[Joint position lists]
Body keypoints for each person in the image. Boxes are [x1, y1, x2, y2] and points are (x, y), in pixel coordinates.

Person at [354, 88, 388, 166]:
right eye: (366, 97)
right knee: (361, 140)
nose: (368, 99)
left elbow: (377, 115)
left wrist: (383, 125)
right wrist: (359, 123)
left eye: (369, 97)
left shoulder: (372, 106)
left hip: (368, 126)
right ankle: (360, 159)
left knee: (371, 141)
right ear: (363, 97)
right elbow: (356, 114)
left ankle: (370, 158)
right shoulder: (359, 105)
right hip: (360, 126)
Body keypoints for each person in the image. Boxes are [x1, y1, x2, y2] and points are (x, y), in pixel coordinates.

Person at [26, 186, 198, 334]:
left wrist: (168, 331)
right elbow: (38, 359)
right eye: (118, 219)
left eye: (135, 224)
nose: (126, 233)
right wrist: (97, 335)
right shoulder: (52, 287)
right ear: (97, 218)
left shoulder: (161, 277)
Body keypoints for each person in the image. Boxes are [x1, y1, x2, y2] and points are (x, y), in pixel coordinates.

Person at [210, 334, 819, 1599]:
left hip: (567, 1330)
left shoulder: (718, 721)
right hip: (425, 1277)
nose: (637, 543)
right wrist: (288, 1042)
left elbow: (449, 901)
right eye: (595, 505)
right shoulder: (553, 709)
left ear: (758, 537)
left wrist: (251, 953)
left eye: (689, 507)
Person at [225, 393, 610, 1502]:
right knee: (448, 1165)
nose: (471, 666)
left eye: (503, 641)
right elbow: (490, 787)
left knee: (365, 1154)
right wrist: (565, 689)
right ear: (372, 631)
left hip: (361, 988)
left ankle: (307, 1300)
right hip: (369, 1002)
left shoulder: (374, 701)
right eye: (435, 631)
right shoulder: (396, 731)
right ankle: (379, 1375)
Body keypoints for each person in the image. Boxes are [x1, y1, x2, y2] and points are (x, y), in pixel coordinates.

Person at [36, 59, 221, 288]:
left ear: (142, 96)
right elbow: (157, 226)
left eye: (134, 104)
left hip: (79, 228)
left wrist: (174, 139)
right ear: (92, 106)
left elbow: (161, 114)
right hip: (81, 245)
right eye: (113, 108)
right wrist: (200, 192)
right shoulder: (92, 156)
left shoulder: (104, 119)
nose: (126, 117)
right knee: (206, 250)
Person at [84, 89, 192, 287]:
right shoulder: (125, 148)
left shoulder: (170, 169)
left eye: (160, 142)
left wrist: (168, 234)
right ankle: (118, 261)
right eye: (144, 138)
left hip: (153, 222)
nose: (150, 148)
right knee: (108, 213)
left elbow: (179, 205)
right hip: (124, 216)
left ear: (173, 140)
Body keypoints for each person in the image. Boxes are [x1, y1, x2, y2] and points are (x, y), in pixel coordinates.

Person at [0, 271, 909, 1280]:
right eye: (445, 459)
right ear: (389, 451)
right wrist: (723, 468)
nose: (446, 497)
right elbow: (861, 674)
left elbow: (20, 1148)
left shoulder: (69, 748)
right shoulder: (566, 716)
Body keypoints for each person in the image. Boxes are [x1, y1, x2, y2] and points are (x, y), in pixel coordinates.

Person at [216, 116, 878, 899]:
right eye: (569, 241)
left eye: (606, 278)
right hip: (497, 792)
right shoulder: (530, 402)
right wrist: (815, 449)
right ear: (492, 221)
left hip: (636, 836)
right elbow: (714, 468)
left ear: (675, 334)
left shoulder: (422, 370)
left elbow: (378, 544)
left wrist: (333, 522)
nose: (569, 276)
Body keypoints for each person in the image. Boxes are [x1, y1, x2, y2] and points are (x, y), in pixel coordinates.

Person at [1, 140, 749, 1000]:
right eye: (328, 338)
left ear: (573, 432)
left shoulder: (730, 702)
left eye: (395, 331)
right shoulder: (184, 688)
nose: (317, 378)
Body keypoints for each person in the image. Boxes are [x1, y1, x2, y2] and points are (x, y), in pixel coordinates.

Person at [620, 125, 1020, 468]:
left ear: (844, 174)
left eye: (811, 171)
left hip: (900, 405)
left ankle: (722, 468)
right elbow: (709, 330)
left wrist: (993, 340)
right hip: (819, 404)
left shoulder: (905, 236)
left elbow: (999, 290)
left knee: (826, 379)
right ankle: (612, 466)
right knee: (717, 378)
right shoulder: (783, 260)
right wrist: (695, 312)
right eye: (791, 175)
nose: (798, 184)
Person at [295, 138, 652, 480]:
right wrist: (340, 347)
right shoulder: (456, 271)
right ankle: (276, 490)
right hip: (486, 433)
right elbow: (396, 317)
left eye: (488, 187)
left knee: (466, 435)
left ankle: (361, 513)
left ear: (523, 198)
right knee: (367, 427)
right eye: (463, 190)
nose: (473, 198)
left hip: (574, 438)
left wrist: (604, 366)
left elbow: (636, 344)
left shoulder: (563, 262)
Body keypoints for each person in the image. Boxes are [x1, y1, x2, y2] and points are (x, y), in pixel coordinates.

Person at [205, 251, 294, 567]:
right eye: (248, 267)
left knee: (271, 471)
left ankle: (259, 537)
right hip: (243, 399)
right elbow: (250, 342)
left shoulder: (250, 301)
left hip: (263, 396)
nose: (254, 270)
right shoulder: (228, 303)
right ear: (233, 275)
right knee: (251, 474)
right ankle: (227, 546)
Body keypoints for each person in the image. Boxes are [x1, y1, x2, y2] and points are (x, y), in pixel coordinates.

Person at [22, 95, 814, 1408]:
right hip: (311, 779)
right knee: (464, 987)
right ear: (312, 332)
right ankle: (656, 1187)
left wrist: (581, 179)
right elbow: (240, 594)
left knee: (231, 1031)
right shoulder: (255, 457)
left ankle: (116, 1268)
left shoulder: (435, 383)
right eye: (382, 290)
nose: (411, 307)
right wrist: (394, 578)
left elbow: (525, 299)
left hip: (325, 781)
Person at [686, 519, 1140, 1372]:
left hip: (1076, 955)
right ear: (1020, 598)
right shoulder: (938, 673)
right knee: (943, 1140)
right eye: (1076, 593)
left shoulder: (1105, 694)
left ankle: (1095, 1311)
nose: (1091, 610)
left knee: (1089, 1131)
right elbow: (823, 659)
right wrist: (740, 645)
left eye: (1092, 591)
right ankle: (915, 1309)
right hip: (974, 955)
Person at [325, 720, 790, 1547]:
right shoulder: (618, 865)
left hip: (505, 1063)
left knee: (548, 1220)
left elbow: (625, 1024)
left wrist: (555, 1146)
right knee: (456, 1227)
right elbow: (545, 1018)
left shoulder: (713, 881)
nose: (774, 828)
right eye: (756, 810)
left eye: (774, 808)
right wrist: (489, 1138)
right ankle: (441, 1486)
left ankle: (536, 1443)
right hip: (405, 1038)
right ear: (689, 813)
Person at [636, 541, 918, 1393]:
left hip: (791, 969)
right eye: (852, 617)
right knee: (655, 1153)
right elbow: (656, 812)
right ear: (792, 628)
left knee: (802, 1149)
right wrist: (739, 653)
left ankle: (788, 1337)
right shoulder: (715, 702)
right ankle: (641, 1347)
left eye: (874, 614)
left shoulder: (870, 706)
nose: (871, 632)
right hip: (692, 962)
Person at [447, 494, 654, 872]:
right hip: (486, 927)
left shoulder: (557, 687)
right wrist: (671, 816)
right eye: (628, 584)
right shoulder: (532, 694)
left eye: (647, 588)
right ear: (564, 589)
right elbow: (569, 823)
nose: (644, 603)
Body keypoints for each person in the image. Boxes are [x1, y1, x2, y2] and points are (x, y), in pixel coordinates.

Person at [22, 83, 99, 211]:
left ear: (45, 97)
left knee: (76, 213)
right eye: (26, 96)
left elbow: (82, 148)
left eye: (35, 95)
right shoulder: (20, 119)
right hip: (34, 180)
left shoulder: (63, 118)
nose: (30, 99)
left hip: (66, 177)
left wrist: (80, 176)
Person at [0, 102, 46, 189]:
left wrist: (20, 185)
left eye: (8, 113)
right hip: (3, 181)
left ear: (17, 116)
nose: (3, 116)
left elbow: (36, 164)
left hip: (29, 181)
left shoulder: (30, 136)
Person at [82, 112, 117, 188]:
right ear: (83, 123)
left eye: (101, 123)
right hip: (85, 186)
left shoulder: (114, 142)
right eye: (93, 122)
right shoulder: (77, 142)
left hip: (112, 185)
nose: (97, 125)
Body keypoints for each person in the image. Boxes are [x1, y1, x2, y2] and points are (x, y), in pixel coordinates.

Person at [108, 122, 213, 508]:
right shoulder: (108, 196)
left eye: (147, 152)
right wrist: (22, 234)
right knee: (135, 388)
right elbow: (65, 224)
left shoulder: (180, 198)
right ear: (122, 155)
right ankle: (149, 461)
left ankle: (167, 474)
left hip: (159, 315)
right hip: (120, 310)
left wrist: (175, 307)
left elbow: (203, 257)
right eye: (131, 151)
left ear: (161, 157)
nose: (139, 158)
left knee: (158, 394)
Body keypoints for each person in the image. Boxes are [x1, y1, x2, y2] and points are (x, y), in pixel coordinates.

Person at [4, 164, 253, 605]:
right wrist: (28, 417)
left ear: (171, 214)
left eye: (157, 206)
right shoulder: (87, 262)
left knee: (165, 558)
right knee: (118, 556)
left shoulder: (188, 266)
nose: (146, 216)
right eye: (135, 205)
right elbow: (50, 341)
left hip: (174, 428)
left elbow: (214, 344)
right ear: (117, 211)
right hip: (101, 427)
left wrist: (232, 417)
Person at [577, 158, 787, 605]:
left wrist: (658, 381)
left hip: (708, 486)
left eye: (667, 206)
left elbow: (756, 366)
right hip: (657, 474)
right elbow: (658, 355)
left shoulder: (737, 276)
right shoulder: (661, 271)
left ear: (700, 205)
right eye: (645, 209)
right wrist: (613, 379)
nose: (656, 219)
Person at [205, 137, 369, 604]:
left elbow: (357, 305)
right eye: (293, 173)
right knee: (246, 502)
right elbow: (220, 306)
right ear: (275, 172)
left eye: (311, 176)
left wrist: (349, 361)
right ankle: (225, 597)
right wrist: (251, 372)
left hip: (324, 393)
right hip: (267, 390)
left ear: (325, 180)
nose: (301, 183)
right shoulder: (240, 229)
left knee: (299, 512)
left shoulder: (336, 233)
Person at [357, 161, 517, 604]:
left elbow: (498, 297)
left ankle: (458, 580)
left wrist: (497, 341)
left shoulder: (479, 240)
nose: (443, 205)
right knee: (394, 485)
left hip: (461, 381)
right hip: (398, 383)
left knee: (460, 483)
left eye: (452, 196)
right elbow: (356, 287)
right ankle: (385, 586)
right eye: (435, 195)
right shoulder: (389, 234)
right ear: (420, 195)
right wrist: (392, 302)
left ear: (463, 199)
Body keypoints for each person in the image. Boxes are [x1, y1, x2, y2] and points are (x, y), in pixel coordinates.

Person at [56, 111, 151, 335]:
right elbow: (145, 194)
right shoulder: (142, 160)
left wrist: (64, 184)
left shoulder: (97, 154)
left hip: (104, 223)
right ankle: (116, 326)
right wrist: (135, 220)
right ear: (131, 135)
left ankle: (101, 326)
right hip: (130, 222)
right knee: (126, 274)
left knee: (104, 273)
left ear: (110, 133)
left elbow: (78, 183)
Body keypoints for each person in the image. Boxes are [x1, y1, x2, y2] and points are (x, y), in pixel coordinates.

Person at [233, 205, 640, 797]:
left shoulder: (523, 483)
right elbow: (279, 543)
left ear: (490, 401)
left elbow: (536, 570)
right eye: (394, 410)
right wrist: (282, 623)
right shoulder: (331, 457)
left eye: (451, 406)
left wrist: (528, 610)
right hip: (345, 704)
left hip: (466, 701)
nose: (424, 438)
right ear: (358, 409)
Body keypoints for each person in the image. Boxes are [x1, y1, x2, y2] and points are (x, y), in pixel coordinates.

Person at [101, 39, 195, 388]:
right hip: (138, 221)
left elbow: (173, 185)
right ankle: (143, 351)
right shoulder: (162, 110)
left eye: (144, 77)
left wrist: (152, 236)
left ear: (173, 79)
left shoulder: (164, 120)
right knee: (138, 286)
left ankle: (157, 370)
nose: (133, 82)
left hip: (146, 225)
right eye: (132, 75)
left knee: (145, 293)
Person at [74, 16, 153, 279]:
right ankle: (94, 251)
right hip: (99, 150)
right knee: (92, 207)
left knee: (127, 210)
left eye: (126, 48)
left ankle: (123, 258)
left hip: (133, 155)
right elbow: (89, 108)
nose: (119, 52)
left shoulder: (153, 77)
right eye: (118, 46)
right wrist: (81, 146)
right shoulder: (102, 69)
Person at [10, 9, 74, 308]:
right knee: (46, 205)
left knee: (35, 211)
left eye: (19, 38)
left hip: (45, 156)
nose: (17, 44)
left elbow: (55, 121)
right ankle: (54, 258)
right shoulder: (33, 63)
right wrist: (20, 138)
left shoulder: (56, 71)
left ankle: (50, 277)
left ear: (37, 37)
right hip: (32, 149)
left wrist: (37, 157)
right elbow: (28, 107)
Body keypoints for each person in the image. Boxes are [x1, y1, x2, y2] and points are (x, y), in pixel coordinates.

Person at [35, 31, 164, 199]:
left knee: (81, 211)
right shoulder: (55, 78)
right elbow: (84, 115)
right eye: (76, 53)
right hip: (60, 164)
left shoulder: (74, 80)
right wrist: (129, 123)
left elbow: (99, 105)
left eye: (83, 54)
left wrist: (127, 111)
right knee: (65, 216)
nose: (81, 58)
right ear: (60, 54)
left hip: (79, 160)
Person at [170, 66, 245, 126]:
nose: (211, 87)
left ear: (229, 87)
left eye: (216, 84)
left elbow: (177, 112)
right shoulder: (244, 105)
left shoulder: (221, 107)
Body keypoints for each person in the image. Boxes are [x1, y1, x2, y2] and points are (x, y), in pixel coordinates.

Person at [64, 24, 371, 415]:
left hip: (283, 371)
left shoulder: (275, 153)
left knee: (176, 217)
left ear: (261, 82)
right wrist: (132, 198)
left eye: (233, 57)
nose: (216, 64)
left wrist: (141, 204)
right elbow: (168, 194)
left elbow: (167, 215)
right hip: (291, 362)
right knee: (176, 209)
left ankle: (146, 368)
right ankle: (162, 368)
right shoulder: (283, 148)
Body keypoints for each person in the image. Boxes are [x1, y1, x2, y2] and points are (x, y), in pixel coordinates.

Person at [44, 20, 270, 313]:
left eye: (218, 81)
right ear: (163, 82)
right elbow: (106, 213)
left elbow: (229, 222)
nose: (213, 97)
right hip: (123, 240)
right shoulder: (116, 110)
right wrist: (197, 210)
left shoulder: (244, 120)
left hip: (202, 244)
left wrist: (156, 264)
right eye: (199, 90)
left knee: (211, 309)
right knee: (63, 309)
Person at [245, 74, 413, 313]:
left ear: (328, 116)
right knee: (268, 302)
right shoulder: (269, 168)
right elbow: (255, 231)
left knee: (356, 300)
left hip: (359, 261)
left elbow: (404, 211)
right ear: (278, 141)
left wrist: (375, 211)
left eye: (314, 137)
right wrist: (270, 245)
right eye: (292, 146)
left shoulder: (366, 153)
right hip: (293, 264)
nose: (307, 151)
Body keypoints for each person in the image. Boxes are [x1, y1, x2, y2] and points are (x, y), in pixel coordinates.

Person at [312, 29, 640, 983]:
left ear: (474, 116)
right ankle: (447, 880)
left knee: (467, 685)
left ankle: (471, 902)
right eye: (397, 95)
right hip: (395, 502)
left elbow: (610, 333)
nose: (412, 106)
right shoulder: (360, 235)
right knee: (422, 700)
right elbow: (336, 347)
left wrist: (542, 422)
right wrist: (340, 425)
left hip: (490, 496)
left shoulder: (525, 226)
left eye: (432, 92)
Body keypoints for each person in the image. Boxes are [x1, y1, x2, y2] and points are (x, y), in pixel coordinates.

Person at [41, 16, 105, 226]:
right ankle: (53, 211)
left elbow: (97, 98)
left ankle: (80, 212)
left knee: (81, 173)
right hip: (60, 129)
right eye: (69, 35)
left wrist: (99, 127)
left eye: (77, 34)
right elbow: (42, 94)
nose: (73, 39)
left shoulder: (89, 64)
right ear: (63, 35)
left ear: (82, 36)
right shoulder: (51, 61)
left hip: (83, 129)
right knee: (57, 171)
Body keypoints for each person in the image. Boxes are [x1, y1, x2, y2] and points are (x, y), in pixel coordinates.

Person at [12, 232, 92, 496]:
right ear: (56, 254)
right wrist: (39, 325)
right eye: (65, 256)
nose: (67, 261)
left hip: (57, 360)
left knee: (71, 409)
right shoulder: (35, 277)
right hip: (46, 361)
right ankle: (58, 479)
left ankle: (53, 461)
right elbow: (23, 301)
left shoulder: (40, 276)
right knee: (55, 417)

▶ _TASK TO COMPLETE_
The lines from the beginning of the records through the line containing "right ear: (372, 631)" should be reproduced exactly. Include nothing else.

▶ _WRITTEN REPLY_
Body keypoints for each person in the image. Boxes are [x1, y1, x2, y2] and points are (x, y), in pixel coordinates.

Person at [354, 88, 388, 166]:
right eye: (366, 97)
right knee: (361, 140)
nose: (368, 99)
left elbow: (377, 115)
left wrist: (383, 125)
right wrist: (359, 123)
left eye: (369, 97)
left shoulder: (372, 106)
left hip: (368, 126)
right ankle: (360, 159)
left knee: (371, 141)
right ear: (363, 97)
right elbow: (356, 114)
left ankle: (370, 158)
right shoulder: (359, 105)
right hip: (360, 126)
Body keypoints for each person in the image. Boxes are [x1, y1, x2, y2] and points are (x, y), in pixel coordinates.

Person at [26, 186, 198, 334]:
left wrist: (168, 331)
right elbow: (38, 359)
right eye: (118, 219)
left eye: (135, 224)
nose: (126, 233)
right wrist: (97, 335)
right shoulder: (52, 287)
right ear: (97, 218)
left shoulder: (161, 277)
Body keypoints for each person in the image. Boxes are [x1, y1, x2, y2] and points are (x, y), in pixel coordinates.

Person at [210, 334, 819, 1599]:
left hip: (567, 1330)
left shoulder: (718, 721)
right hip: (425, 1277)
nose: (637, 543)
right wrist: (288, 1042)
left elbow: (449, 901)
right eye: (595, 505)
right shoulder: (553, 709)
left ear: (758, 537)
left wrist: (251, 953)
left eye: (689, 507)
Person at [225, 393, 610, 1502]:
right knee: (448, 1165)
nose: (471, 666)
left eye: (503, 641)
right elbow: (490, 787)
left knee: (365, 1154)
right wrist: (565, 689)
right ear: (372, 631)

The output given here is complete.